Corrected URL for the film:
https://archive.org/details/GrosseFreiheitNr.7-1944
Thank you. Will have a look.
Thanks for the links and the review. I’m enjoying watching the film which reminds me a bit of It’s a Wonderful Life in terms of the coloration and the innocence of the relationships between the characters; standing in distinct contrast with usual Hollywood fare.

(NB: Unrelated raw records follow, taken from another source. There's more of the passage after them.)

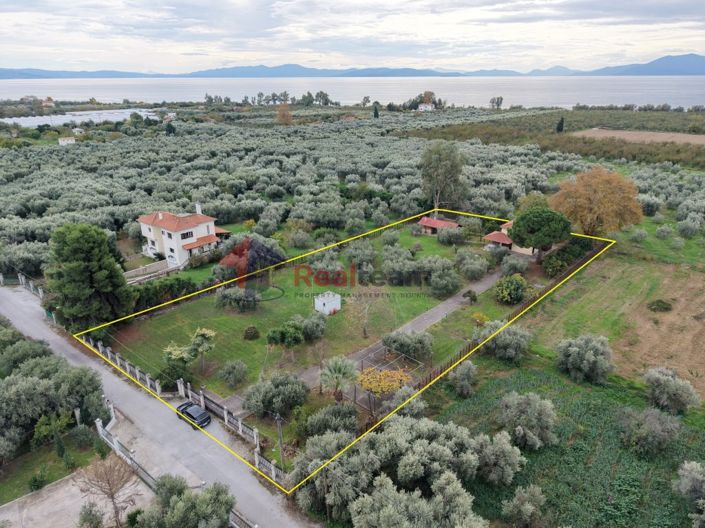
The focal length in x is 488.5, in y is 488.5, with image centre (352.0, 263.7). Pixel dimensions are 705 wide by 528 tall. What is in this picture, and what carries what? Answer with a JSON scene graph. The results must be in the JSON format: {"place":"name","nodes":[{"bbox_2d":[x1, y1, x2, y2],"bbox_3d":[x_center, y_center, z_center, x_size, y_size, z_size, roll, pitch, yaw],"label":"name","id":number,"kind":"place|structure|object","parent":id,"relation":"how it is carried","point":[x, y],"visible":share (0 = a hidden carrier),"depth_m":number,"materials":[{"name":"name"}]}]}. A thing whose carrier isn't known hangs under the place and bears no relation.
{"place":"outdoors","nodes":[
{"label":"outdoors","id":0,"kind":"place"},
{"bbox_2d":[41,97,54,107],"label":"distant house","id":1,"kind":"structure","parent":0,"point":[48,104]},
{"bbox_2d":[0,428,103,503],"label":"lawn","id":2,"kind":"structure","parent":0,"point":[2,488],"materials":[{"name":"green plant"}]},
{"bbox_2d":[28,471,47,491],"bbox_3d":[-18.307,12.714,28.422,1.207,1.305,1.182,14,25,34],"label":"shrub","id":3,"kind":"object","parent":2,"relation":"on","point":[41,482],"visible":0.92,"depth_m":28.21,"materials":[{"name":"green plant"}]},
{"bbox_2d":[31,410,72,447],"bbox_3d":[-19.526,10.792,31.629,2.124,2.412,2.292,14,25,34],"label":"shrub","id":4,"kind":"object","parent":2,"relation":"on","point":[40,429],"visible":0.82,"depth_m":31.20,"materials":[{"name":"green plant"}]},
{"bbox_2d":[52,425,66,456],"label":"cypress tree","id":5,"kind":"object","parent":2,"relation":"on","point":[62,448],"visible":0.89,"depth_m":30.27,"materials":[{"name":"green plant"}]},
{"bbox_2d":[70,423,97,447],"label":"shrub","id":6,"kind":"object","parent":2,"relation":"on","point":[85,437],"visible":0.93,"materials":[{"name":"green plant"}]},
{"bbox_2d":[57,136,75,144],"label":"small house","id":7,"kind":"structure","parent":0,"point":[62,141],"materials":[{"name":"white paint"}]},
{"bbox_2d":[0,459,153,527],"label":"driveway","id":8,"kind":"structure","parent":0,"point":[70,479],"materials":[{"name":"grey concrete"}]},
{"bbox_2d":[77,502,105,527],"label":"shrub","id":9,"kind":"object","parent":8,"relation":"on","point":[92,515],"visible":1,"depth_m":24.96,"materials":[{"name":"green plant"}]},
{"bbox_2d":[75,453,139,527],"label":"bare tree","id":10,"kind":"object","parent":8,"relation":"on","point":[108,482],"visible":0.99,"depth_m":25.67,"materials":[{"name":"brown plant"}]},
{"bbox_2d":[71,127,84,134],"label":"distant house","id":11,"kind":"structure","parent":0,"point":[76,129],"materials":[{"name":"white"}]},
{"bbox_2d":[0,108,157,126],"label":"greenhouse","id":12,"kind":"structure","parent":0,"point":[27,124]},
{"bbox_2d":[124,258,185,283],"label":"garden wall","id":13,"kind":"structure","parent":0,"point":[155,266],"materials":[{"name":"white stone"}]},
{"bbox_2d":[0,281,320,527],"label":"road","id":14,"kind":"structure","parent":0,"point":[22,308],"materials":[{"name":"grey asphalt"}]},
{"bbox_2d":[175,401,211,428],"label":"car","id":15,"kind":"object","parent":14,"relation":"on","point":[200,414],"visible":0.89,"depth_m":33.87,"materials":[{"name":"black metal"}]},
{"bbox_2d":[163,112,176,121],"label":"distant house","id":16,"kind":"structure","parent":0,"point":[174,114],"materials":[{"name":"white"}]},
{"bbox_2d":[137,205,229,269],"label":"white house","id":17,"kind":"structure","parent":0,"point":[191,238],"materials":[{"name":"white paint"}]},
{"bbox_2d":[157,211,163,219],"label":"chimney","id":18,"kind":"object","parent":17,"relation":"on","point":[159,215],"visible":0.94,"depth_m":63.27,"materials":[{"name":"white paint"}]},
{"bbox_2d":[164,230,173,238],"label":"window","id":19,"kind":"structure","parent":17,"relation":"in","point":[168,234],"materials":[{"name":"black glass"}]},
{"bbox_2d":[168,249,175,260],"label":"window","id":20,"kind":"structure","parent":17,"relation":"in","point":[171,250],"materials":[{"name":"black"}]},
{"bbox_2d":[180,231,193,239],"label":"window","id":21,"kind":"structure","parent":17,"relation":"in","point":[183,234],"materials":[{"name":"black glass"}]},
{"bbox_2d":[195,203,201,213],"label":"chimney","id":22,"kind":"object","parent":17,"relation":"on","point":[199,207],"visible":0.76,"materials":[{"name":"white stone"}]},
{"bbox_2d":[217,236,284,279],"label":"watermark logo","id":23,"kind":"object","parent":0,"point":[263,258],"visible":0.8,"depth_m":54.17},
{"bbox_2d":[110,223,517,406],"label":"lawn","id":24,"kind":"structure","parent":0,"point":[222,321],"materials":[{"name":"green plant"}]},
{"bbox_2d":[128,276,196,310],"bbox_3d":[-20.560,3.266,51.118,2.491,2.775,8.925,14,25,34],"label":"hedge","id":25,"kind":"object","parent":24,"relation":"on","point":[170,287],"visible":0.68,"depth_m":50.84,"materials":[{"name":"green plant"}]},
{"bbox_2d":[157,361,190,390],"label":"shrub","id":26,"kind":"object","parent":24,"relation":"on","point":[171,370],"visible":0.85,"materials":[{"name":"green plant"}]},
{"bbox_2d":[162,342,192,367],"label":"shrub","id":27,"kind":"object","parent":24,"relation":"on","point":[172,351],"visible":0.94,"depth_m":38.59,"materials":[{"name":"green plant"}]},
{"bbox_2d":[163,328,216,373],"bbox_3d":[-13.035,7.173,39.236,3.877,4.011,4.305,14,25,34],"label":"tree","id":28,"kind":"object","parent":24,"relation":"on","point":[168,349],"visible":0.99,"depth_m":38.77,"materials":[{"name":"plant"}]},
{"bbox_2d":[218,360,247,387],"bbox_3d":[-9.295,8.551,37.998,2.462,2.241,2.394,3,20,8],"label":"shrub","id":29,"kind":"object","parent":24,"relation":"on","point":[235,371],"visible":0.98,"depth_m":37.58,"materials":[{"name":"green plant"}]},
{"bbox_2d":[214,287,256,311],"bbox_3d":[-11.721,3.544,49.134,4.651,2.687,3.952,2,20,6],"label":"shrub","id":30,"kind":"object","parent":24,"relation":"on","point":[226,295],"visible":0.98,"depth_m":48.37,"materials":[{"name":"plant"}]},
{"bbox_2d":[243,325,259,339],"bbox_3d":[-9.245,6.278,44.620,1.587,1.264,1.563,0,20,2],"label":"shrub","id":31,"kind":"object","parent":24,"relation":"on","point":[250,330],"visible":0.98,"depth_m":44.24,"materials":[{"name":"green plant"}]},
{"bbox_2d":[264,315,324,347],"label":"shrub","id":32,"kind":"object","parent":24,"relation":"on","point":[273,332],"visible":0.98,"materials":[{"name":"green plant"}]},
{"bbox_2d":[290,312,325,340],"bbox_3d":[-3.931,5.672,43.930,3.422,2.700,3.329,14,25,34],"label":"olive tree","id":33,"kind":"object","parent":24,"relation":"on","point":[304,324],"visible":0.96,"depth_m":43.19,"materials":[{"name":"green plant"}]},
{"bbox_2d":[314,291,340,314],"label":"white shed","id":34,"kind":"structure","parent":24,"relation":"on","point":[317,305],"materials":[{"name":"white paint"}]},
{"bbox_2d":[318,355,358,400],"bbox_3d":[-1.046,8.503,35.569,3.275,3.855,3.327,-2,20,-4],"label":"palm tree","id":35,"kind":"object","parent":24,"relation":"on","point":[337,383],"visible":0.99,"depth_m":35.09,"materials":[{"name":"plant"}]},
{"bbox_2d":[344,239,376,272],"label":"olive tree","id":36,"kind":"object","parent":24,"relation":"on","point":[368,253],"visible":0.98,"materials":[{"name":"plant"}]},
{"bbox_2d":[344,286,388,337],"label":"bare tree","id":37,"kind":"object","parent":24,"relation":"on","point":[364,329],"visible":0.94,"depth_m":44.38,"materials":[{"name":"plant"}]},
{"bbox_2d":[357,367,411,396],"bbox_3d":[2.195,9.013,35.462,4.260,3.089,4.007,-3,20,-7],"label":"tree","id":38,"kind":"object","parent":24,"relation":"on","point":[367,385],"visible":0.86,"depth_m":34.85,"materials":[{"name":"plant"}]},
{"bbox_2d":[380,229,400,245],"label":"olive tree","id":39,"kind":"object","parent":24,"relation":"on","point":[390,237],"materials":[{"name":"green plant"}]},
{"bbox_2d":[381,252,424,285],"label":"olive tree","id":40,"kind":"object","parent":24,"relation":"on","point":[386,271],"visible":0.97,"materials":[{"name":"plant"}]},
{"bbox_2d":[382,329,433,360],"bbox_3d":[4.664,6.719,40.643,4.503,2.868,3.723,14,25,34],"label":"olive tree","id":41,"kind":"object","parent":24,"relation":"on","point":[405,345],"visible":0.98,"depth_m":39.79,"materials":[{"name":"plant"}]},
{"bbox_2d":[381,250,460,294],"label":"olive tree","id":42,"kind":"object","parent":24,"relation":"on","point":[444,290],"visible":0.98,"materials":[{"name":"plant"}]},
{"bbox_2d":[426,260,460,296],"bbox_3d":[9.695,1.643,52.374,4.294,3.960,4.225,14,25,34],"label":"olive tree","id":43,"kind":"object","parent":24,"relation":"on","point":[445,286],"visible":0.98,"depth_m":51.51,"materials":[{"name":"plant"}]},
{"bbox_2d":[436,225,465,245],"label":"olive tree","id":44,"kind":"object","parent":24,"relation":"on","point":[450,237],"visible":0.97,"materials":[{"name":"green plant"}]},
{"bbox_2d":[462,289,477,303],"bbox_3d":[12.018,3.340,49.635,1.559,1.715,1.530,14,25,34],"label":"shrub","id":45,"kind":"object","parent":24,"relation":"on","point":[473,296],"visible":0.98,"depth_m":49.22,"materials":[{"name":"green plant"}]},
{"bbox_2d":[455,251,489,280],"bbox_3d":[13.930,0.246,56.792,4.386,3.591,4.329,14,25,34],"label":"olive tree","id":46,"kind":"object","parent":24,"relation":"on","point":[470,268],"visible":0.98,"depth_m":55.83,"materials":[{"name":"plant"}]},
{"bbox_2d":[471,312,489,326],"bbox_3d":[11.827,5.256,45.053,1.780,1.797,1.781,14,25,34],"label":"shrub","id":47,"kind":"object","parent":24,"relation":"on","point":[479,315],"visible":0.9,"depth_m":44.72,"materials":[{"name":"yellow plant"}]},
{"bbox_2d":[494,273,528,303],"bbox_3d":[16.408,2.596,50.274,3.746,3.107,3.741,2,20,7],"label":"shrub","id":48,"kind":"object","parent":24,"relation":"on","point":[513,287],"visible":0.99,"depth_m":49.48,"materials":[{"name":"green plant"}]},
{"bbox_2d":[500,253,529,275],"bbox_3d":[18.682,0.357,56.348,3.565,3.266,3.597,14,25,34],"label":"olive tree","id":49,"kind":"object","parent":24,"relation":"on","point":[524,265],"visible":0.98,"depth_m":55.55,"materials":[{"name":"plant"}]},
{"bbox_2d":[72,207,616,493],"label":"yellow boundary line","id":50,"kind":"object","parent":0,"point":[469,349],"visible":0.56,"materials":[{"name":"yellow"}]},
{"bbox_2d":[0,54,704,78],"label":"mountain range","id":51,"kind":"structure","parent":0,"point":[688,55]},
{"bbox_2d":[0,0,704,74],"label":"sky","id":52,"kind":"structure","parent":0,"point":[651,8],"materials":[{"name":"grey"}]},
{"bbox_2d":[0,75,704,112],"label":"sea","id":53,"kind":"structure","parent":0,"point":[656,85],"materials":[{"name":"liquid"}]},
{"bbox_2d":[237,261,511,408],"label":"driveway","id":54,"kind":"structure","parent":0,"point":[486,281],"materials":[{"name":"grey concrete"}]},
{"bbox_2d":[417,102,434,110],"label":"distant house","id":55,"kind":"structure","parent":0,"point":[422,107],"materials":[{"name":"white"}]},
{"bbox_2d":[417,216,460,234],"label":"small house","id":56,"kind":"structure","parent":0,"point":[425,219],"materials":[{"name":"red tile"}]},
{"bbox_2d":[483,220,536,254],"label":"house","id":57,"kind":"structure","parent":0,"point":[488,237],"materials":[{"name":"red tile"}]},
{"bbox_2d":[425,225,704,527],"label":"field","id":58,"kind":"structure","parent":0,"point":[489,361],"materials":[{"name":"green plant"}]},
{"bbox_2d":[447,361,477,396],"bbox_3d":[8.358,8.702,36.996,2.431,2.820,2.622,0,20,2],"label":"olive tree","id":59,"kind":"object","parent":58,"relation":"on","point":[459,380],"visible":0.99,"depth_m":36.47,"materials":[{"name":"plant"}]},
{"bbox_2d":[473,431,526,484],"bbox_3d":[8.352,11.360,28.778,3.518,3.194,3.549,-18,27,-40],"label":"olive tree","id":60,"kind":"object","parent":58,"relation":"on","point":[502,453],"visible":0.88,"depth_m":27.91,"materials":[{"name":"plant"}]},
{"bbox_2d":[472,320,531,360],"bbox_3d":[12.632,6.278,41.163,5.109,3.644,4.704,14,25,34],"label":"olive tree","id":61,"kind":"object","parent":58,"relation":"on","point":[504,339],"visible":0.96,"depth_m":39.97,"materials":[{"name":"plant"}]},
{"bbox_2d":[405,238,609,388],"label":"fence","id":62,"kind":"object","parent":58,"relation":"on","point":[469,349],"visible":0.53,"depth_m":46.42,"materials":[{"name":"brown wood"}]},
{"bbox_2d":[501,484,545,527],"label":"olive tree","id":63,"kind":"object","parent":58,"relation":"on","point":[532,508],"visible":0.99,"depth_m":25.44,"materials":[{"name":"plant"}]},
{"bbox_2d":[496,392,558,449],"bbox_3d":[11.401,10.303,32.017,4.278,3.679,4.193,0,20,0],"label":"olive tree","id":64,"kind":"object","parent":58,"relation":"on","point":[515,403],"visible":0.99,"depth_m":31.29,"materials":[{"name":"plant"}]},
{"bbox_2d":[542,235,593,275],"bbox_3d":[27.203,-1.077,61.712,3.534,3.155,12.357,14,25,34],"label":"hedge","id":65,"kind":"object","parent":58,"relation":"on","point":[565,252],"visible":0.77,"depth_m":59.95,"materials":[{"name":"green plant"}]},
{"bbox_2d":[554,333,613,382],"bbox_3d":[18.303,7.338,38.623,4.865,3.948,4.709,2,20,7],"label":"olive tree","id":66,"kind":"object","parent":58,"relation":"on","point":[577,351],"visible":0.99,"depth_m":37.69,"materials":[{"name":"plant"}]},
{"bbox_2d":[618,407,681,454],"bbox_3d":[19.213,10.744,31.719,3.780,2.990,3.692,0,20,0],"label":"olive tree","id":67,"kind":"object","parent":58,"relation":"on","point":[656,422],"visible":0.99,"depth_m":31.10,"materials":[{"name":"plant"}]},
{"bbox_2d":[647,299,673,311],"bbox_3d":[31.589,4.204,50.127,2.487,1.151,2.446,14,25,34],"label":"shrub","id":68,"kind":"object","parent":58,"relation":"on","point":[659,303],"visible":0.98,"depth_m":49.68,"materials":[{"name":"green plant"}]},
{"bbox_2d":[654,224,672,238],"label":"olive tree","id":69,"kind":"object","parent":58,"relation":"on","point":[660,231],"visible":0.98,"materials":[{"name":"plant"}]},
{"bbox_2d":[643,367,699,414],"bbox_3d":[22.603,9.006,34.809,3.739,3.136,3.649,14,25,34],"label":"olive tree","id":70,"kind":"object","parent":58,"relation":"on","point":[670,382],"visible":0.99,"depth_m":34.05,"materials":[{"name":"plant"}]},
{"bbox_2d":[672,459,704,527],"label":"olive tree","id":71,"kind":"object","parent":58,"relation":"on","point":[683,485],"visible":0.99,"depth_m":26.00,"materials":[{"name":"plant"}]},
{"bbox_2d":[570,128,704,144],"label":"plowed field","id":72,"kind":"structure","parent":0,"point":[609,133],"materials":[{"name":"brown soil"}]},
{"bbox_2d":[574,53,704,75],"label":"mountain","id":73,"kind":"structure","parent":0,"point":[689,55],"materials":[{"name":"blue"}]},
{"label":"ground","id":74,"kind":"structure","parent":0},
{"bbox_2d":[0,271,44,295],"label":"fence","id":75,"kind":"object","parent":74,"relation":"on","point":[0,275],"visible":0.67,"depth_m":56.86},
{"bbox_2d":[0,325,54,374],"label":"olive tree","id":76,"kind":"object","parent":74,"relation":"on","point":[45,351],"visible":0.59,"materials":[{"name":"green plant"}]},
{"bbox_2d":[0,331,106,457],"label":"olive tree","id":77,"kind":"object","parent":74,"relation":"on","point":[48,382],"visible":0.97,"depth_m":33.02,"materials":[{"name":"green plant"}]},
{"bbox_2d":[45,223,131,330],"bbox_3d":[-24.291,1.364,44.761,7.895,10.458,7.660,1,20,4],"label":"tree","id":78,"kind":"object","parent":74,"relation":"on","point":[89,256],"visible":0.96,"depth_m":43.05,"materials":[{"name":"green plant"}]},
{"bbox_2d":[81,335,167,394],"bbox_3d":[-20.136,7.990,40.916,14.969,2.237,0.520,14,25,34],"label":"fence","id":79,"kind":"object","parent":74,"relation":"on","point":[127,366],"visible":0.63,"depth_m":39.57,"materials":[{"name":"white concrete"}]},
{"bbox_2d":[94,404,156,488],"bbox_3d":[-14.501,12.401,31.954,10.047,2.229,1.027,17,27,40],"label":"fence","id":80,"kind":"object","parent":74,"relation":"on","point":[98,426],"visible":0.66,"depth_m":32.31,"materials":[{"name":"white stone"}]},
{"bbox_2d":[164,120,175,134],"label":"tree","id":81,"kind":"object","parent":74,"relation":"on","point":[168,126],"visible":0.87,"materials":[{"name":"green plant"}]},
{"bbox_2d":[131,476,235,527],"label":"olive tree","id":82,"kind":"object","parent":74,"relation":"on","point":[225,512],"visible":0.99,"depth_m":23.68,"materials":[{"name":"green plant"}]},
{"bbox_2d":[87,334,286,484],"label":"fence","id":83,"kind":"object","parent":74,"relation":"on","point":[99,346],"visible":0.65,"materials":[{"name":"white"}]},
{"bbox_2d":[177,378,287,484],"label":"fence","id":84,"kind":"object","parent":74,"relation":"on","point":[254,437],"visible":0.7,"depth_m":34.00,"materials":[{"name":"white stone"}]},
{"bbox_2d":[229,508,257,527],"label":"fence","id":85,"kind":"object","parent":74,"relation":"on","point":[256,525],"visible":0.58,"depth_m":26.74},
{"bbox_2d":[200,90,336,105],"label":"tree row","id":86,"kind":"object","parent":74,"relation":"on","point":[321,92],"visible":0.83,"materials":[{"name":"green plant"}]},
{"bbox_2d":[242,371,307,417],"bbox_3d":[-5.359,9.257,34.280,4.974,3.206,4.341,-1,20,-3],"label":"olive tree","id":87,"kind":"object","parent":74,"relation":"on","point":[264,392],"visible":0.99,"depth_m":33.49,"materials":[{"name":"green plant"}]},
{"bbox_2d":[275,413,284,471],"bbox_3d":[-4.395,11.205,30.041,0.411,4.943,0.450,14,25,34],"label":"utility pole","id":88,"kind":"object","parent":74,"relation":"on","point":[280,440],"visible":0.81,"depth_m":29.81,"materials":[{"name":"wood"}]},
{"bbox_2d":[276,102,292,124],"label":"tree","id":89,"kind":"object","parent":74,"relation":"on","point":[286,113],"visible":0.9,"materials":[{"name":"plant"}]},
{"bbox_2d":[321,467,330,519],"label":"utility pole","id":90,"kind":"object","parent":74,"relation":"on","point":[324,484],"visible":0.7,"depth_m":27.29,"materials":[{"name":"brown wood"}]},
{"bbox_2d":[303,404,358,439],"bbox_3d":[-1.275,10.717,31.746,3.829,2.864,3.711,14,25,34],"label":"olive tree","id":91,"kind":"object","parent":74,"relation":"on","point":[311,422],"visible":0.93,"depth_m":31.24,"materials":[{"name":"green plant"}]},
{"bbox_2d":[0,106,703,276],"label":"olive grove","id":92,"kind":"object","parent":74,"relation":"on","point":[86,148],"visible":0.83,"materials":[{"name":"green plant"}]},
{"bbox_2d":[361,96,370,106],"label":"tree","id":93,"kind":"object","parent":74,"relation":"on","point":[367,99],"visible":0.95,"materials":[{"name":"plant"}]},
{"bbox_2d":[372,102,379,117],"label":"cypress tree","id":94,"kind":"object","parent":74,"relation":"on","point":[375,110],"visible":0.89,"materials":[{"name":"green plant"}]},
{"bbox_2d":[352,347,422,409],"bbox_3d":[2.387,8.572,37.334,4.682,1.948,5.422,14,25,34],"label":"pergola","id":95,"kind":"object","parent":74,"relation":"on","point":[362,367],"visible":0.62,"depth_m":36.97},
{"bbox_2d":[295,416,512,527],"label":"olive tree","id":96,"kind":"object","parent":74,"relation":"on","point":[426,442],"visible":0.98,"depth_m":25.50,"materials":[{"name":"plant"}]},
{"bbox_2d":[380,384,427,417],"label":"shrub","id":97,"kind":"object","parent":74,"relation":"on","point":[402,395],"visible":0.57,"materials":[{"name":"green plant"}]},
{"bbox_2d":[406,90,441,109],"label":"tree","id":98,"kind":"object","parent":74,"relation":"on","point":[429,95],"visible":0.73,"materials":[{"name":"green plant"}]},
{"bbox_2d":[419,141,466,216],"label":"tree","id":99,"kind":"object","parent":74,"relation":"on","point":[444,163],"visible":0.97,"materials":[{"name":"plant"}]},
{"bbox_2d":[489,95,503,108],"label":"tree","id":100,"kind":"object","parent":74,"relation":"on","point":[501,99],"visible":0.97,"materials":[{"name":"plant"}]},
{"bbox_2d":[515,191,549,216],"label":"tree","id":101,"kind":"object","parent":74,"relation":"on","point":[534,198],"visible":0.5,"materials":[{"name":"green plant"}]},
{"bbox_2d":[508,206,572,262],"bbox_3d":[22.374,-3.216,58.674,7.526,7.481,7.271,-2,20,-5],"label":"tree","id":102,"kind":"object","parent":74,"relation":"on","point":[520,235],"visible":0.99,"depth_m":56.46,"materials":[{"name":"green plant"}]},
{"bbox_2d":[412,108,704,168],"label":"orchard","id":103,"kind":"object","parent":74,"relation":"on","point":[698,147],"visible":0.62,"materials":[{"name":"green plant"}]},
{"bbox_2d":[556,116,564,132],"label":"cypress tree","id":104,"kind":"object","parent":74,"relation":"on","point":[559,126],"visible":0.92,"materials":[{"name":"plant"}]},
{"bbox_2d":[549,166,642,236],"label":"autumn tree","id":105,"kind":"object","parent":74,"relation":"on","point":[600,194],"visible":0.97,"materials":[{"name":"plant"}]}
]}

Although sail was clearly on its way out, the Padua was, as you say, a real ship, a huge 3000 ton four-masted windjammer built in 1926 in Bremerhaven, the last of the line. Such ships were especially suited to carrying grain from Australia to Europe, due to the great distance and lack of coaling stations which is referenced early in the film when one of Jannes’ friends boasts of a run from Spencer’s Gulf ( in South Australia ). Padua’s sister ships in the ‘P’ line, Pamir and Passat, continued to carry grain from South Australia until 1949. The Pamir was lost at sea in 1957 and the Passat retired the same year. The Padua , taken as a prize in 1946, is still afloat today as the Kruzenshtern and in use in Russia as a survey and training vessel.
Thanks for this interesting review that motivated me immediately to search within my old DVDs for the film. I have just a small annotation to make: The name of the main character played by Hans Albers is Hannes (not Jannes).